=== GIVEN TEXT ===

Learning from the best: How George St-Pierre became Beterbiev’s mentor

Artur Beterbiev faces Oleksandr Gvozdyk on Friday night in a highly-anticipated WBC/IBF light heavyweight unification fight. Beterbiev (14-0, 14 KOs) has become a superstar on his own, but the guidance and friendship of MMA legend George St-Pierre has led him to greater heights.

Mark Kriegel sat down with Beterbiev and GSP to learn more about their relationship, the strengths of each and what’s ahead for two very accomplished fighters in their sports.

Editor’s note: This interview has been edited for length and clarity.

Mark Kriegel: How and when did you two meet?

Georges St-Pierre: A long time ago [at TriStar]. I first met Artur, he couldn’t speak English, so he had a friend that was translating the conversation.

Kriegel: Why did you guys connect? You’re Chechen, you’re from Canada, MMA and boxing, what brought you two together?

=== DATASET ENTRIES ===

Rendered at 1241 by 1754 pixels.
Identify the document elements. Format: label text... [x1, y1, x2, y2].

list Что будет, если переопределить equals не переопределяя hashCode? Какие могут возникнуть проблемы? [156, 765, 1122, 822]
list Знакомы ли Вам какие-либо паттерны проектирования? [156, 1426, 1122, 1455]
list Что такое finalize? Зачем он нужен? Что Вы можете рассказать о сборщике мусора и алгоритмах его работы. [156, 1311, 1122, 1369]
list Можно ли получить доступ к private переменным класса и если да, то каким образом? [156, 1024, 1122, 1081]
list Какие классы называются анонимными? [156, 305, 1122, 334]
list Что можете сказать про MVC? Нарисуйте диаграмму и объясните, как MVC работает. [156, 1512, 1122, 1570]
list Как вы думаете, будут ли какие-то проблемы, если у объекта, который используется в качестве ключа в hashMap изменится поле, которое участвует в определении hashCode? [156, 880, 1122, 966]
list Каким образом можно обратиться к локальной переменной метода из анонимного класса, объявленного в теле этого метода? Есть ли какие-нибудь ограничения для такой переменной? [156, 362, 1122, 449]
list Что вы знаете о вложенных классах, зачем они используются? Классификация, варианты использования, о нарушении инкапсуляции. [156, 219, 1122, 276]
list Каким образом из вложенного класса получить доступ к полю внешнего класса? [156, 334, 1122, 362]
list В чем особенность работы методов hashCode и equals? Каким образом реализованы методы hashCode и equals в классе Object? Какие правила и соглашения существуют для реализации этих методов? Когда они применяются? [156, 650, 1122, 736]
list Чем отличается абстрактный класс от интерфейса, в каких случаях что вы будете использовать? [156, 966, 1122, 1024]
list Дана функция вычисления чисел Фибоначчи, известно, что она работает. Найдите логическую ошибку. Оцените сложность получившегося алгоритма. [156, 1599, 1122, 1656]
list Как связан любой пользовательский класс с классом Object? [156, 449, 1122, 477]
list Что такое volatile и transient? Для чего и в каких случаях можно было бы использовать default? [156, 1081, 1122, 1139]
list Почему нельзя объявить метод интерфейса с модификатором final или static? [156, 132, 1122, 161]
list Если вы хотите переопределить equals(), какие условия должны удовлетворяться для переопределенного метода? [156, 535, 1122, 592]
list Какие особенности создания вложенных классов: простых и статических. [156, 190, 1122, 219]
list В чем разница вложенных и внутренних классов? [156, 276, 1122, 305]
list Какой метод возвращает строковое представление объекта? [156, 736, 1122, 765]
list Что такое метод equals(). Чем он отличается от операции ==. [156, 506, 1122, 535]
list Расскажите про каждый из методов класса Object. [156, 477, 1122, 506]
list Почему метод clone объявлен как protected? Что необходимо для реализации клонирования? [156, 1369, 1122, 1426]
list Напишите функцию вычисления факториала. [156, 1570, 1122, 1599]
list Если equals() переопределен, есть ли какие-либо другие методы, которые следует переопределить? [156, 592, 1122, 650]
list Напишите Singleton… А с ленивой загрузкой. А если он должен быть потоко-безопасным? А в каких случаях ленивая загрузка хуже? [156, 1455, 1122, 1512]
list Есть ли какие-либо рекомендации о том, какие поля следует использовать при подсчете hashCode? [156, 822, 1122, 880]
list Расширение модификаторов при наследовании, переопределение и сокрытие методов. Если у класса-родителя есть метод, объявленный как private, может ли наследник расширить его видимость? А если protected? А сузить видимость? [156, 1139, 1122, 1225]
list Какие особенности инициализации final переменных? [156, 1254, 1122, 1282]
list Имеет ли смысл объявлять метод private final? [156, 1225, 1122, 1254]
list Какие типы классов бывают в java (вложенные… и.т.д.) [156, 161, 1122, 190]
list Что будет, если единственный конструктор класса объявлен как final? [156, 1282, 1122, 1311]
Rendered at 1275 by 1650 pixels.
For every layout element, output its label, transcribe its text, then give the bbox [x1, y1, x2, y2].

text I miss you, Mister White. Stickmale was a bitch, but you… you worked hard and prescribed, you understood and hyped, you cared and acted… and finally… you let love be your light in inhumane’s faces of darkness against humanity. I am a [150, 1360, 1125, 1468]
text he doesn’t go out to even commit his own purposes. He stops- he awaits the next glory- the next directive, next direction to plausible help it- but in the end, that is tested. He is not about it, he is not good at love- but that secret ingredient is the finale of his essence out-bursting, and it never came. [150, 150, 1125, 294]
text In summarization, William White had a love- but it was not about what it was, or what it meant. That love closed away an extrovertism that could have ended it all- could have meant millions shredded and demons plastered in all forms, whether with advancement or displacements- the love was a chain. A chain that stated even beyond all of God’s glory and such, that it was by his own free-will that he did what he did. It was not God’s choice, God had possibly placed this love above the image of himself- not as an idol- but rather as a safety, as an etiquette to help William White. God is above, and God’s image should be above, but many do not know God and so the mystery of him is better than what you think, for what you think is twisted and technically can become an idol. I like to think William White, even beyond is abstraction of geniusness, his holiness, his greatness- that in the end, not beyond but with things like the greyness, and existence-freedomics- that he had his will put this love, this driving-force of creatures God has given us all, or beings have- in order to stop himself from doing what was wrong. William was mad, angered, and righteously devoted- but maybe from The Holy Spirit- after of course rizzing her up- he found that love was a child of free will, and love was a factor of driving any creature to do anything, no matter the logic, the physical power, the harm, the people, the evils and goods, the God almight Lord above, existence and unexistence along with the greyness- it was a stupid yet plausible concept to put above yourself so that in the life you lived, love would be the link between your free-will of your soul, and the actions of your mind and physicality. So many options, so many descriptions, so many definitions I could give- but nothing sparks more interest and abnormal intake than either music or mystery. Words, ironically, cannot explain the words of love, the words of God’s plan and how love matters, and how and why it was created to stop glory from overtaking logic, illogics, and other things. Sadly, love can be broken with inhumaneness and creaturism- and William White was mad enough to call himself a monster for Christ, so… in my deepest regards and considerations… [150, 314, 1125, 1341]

===

EXERCISES:
**a)** From the article on Beterbiev and St-Pierre, copy the stretch from "Mark Kriegel sat" through "you two meet?" word for word.
**b)** According to the article on Beterbiev and St-Pierre, what is Beterbiev's professional record?
The data has no connection to the article on Beterbiev and St-Pierre.

ANSWER LIST:
**a)**
Mark Kriegel sat down with Beterbiev and GSP to learn more about their relationship, the strengths of each and what’s ahead for two very accomplished fighters in their sports.

Editor’s note: This interview has been edited for length and clarity.

Mark Kriegel: How and when did you two meet?

**b)** 14-0, with 14 knockouts.